# Four Birds D.O.P.E. Personality Test



## somerandomkidmike (Oct 26, 2011)

Okay, this is a personality test that I learned about from school. I was interested to find out what people on here got for their results.

There are four birds: Dove, Owl, Eagle and Peacock.

You can take the test (pdf) here:  here  

and the assessment  here 

Edit: On the poll, if you score highly on two of the birds, then you can choose more than one bird. However, you should just choose what you score the highest on.


----------



## jrb (Oct 26, 2011)

Dove for me.


----------



## StachuK1992 (Oct 26, 2011)

Eagles seem to be jerks.


----------



## Yuxuibbs (Oct 26, 2011)

I got the same score for every column :fp


----------



## Athefre (Oct 27, 2011)

Yuxuibbs said:


> I got the same score for every column :fp


 
The poll seems to be missing your option - the Lyrebird


----------



## Litz (Oct 27, 2011)

I always find these tests a bit stupid but I did it anyway. I got eagle but both peacock and owl were pretty close too. The only one really far down was dove.


----------



## somerandomkidmike (Oct 27, 2011)

Athefre said:


> The poll seems to be missing your option - the Lyrebird


 
You can choose multiple if there are some that are the same.


----------



## Dene (Oct 27, 2011)

A pdf that requires effort?
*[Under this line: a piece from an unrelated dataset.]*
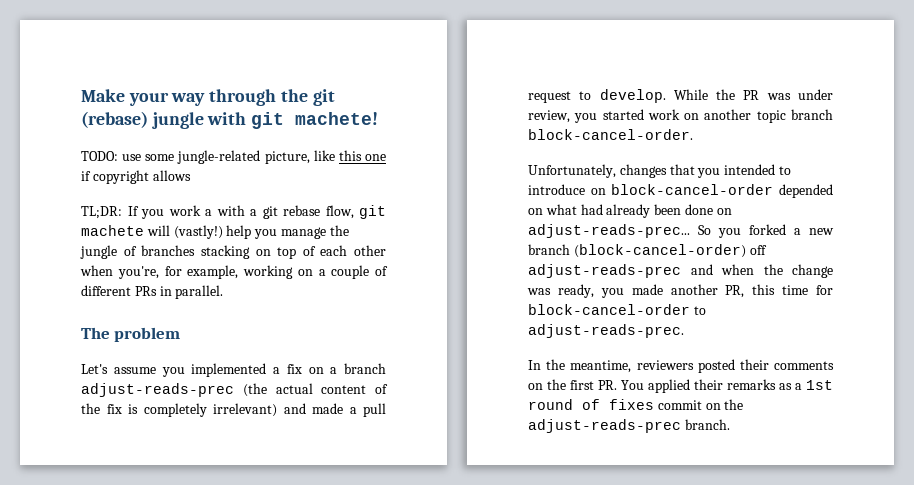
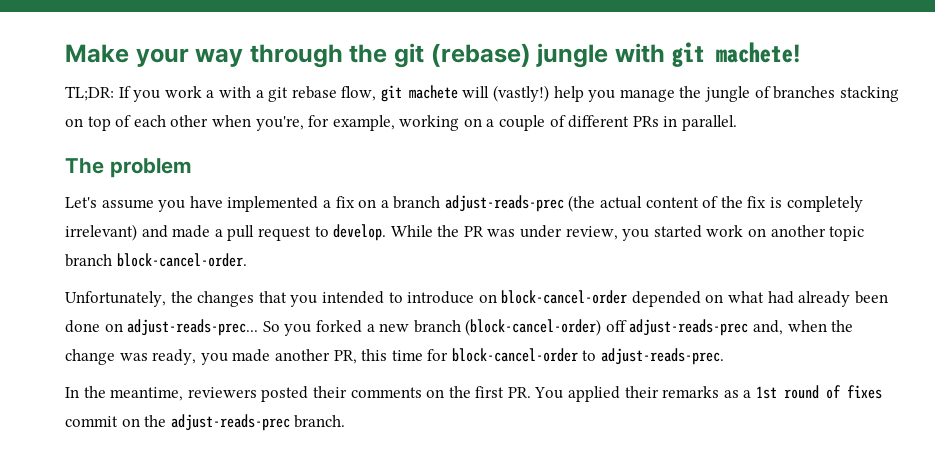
[81,150,386,164] [81,170,191,184] // TODO: use some jungle-related picture, like this one if copyright allows -> (801, 52) none
(185, 372) none -> [189,196,223,208] have
(616, 171) none -> [170,291,193,303] the
[690,264,713,275] and -> [753,320,784,335] and,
Not a chance in hell.

Personality tests are generally silly anyway (especially comparing yourself to a bird). If you want to know your personality just ask yourself.


----------



## mr. giggums (Oct 27, 2011)

Dove

Scores were as follows:
Dove - 19
Owl - 9
Eagle - 9
Peacock - 3


----------



## Meep (Oct 27, 2011)

I got owldove. Close enough to penguin.


----------



## somerandomkidmike (Oct 27, 2011)

jrb said:


> Dove for me.


 
Eagles aren't necessarily jerks. They're just blunt. They can be seen as bossy because, but eagles can be quite nice. An eagle would make a great salesman though. 

The results so far are pretty strange though. Owls aren't really common. Most people are Peacocks and Doves.

Edit: I definitely quoted the wrong person. I meant to quote StatchuK1992


----------



## TheMachanga (Oct 27, 2011)

Too lazy to try this after realizing it's not just a simple 10 question survey that automatically calculates everything for me.


----------



## ben1996123 (Oct 27, 2011)

Peacock: 2
Eagle: 7
*Owl: 20*
Dove: 11

surprisingly accurate.


----------



## Slowpoke22 (Oct 27, 2011)

Owl (20)


----------



## Godmil (Oct 27, 2011)

It say's I'm OT1 and it recommends Auditing...
I may have filled it in wrong.


----------



## 5BLD (Oct 27, 2011)

Owl


----------



## aaronb (Oct 27, 2011)

Athefre said:


> The poll seems to be missing your option - the Lyrebird


 
There is 40 questions, and 4 birds; it just means that he chose 10 of each. It is not that unlikely.


----------



## StachuK1992 (Oct 27, 2011)

He's not calling him a liar outright, necessarily.
There actually *is* a lyrebird, who mimics the songs of other birds, similar to how he mimics the personalities of others'.


----------



## Kirjava (Oct 27, 2011)

12 5 8 13

THIS MEANS NOTHING


----------



## Athefre (Oct 27, 2011)

StachuK1992 said:


> He's not calling him a liar outright, necessarily.
> There actually *is* a lyrebird, who mimics the songs of other birds, similar to how he mimics the personalities of others'.


 
I think you would agree with me that the poll was also missing the option "Beaky Buzzard" for several people.


----------



## Owen (Oct 27, 2011)

No crow? Then it's a terrible test.


----------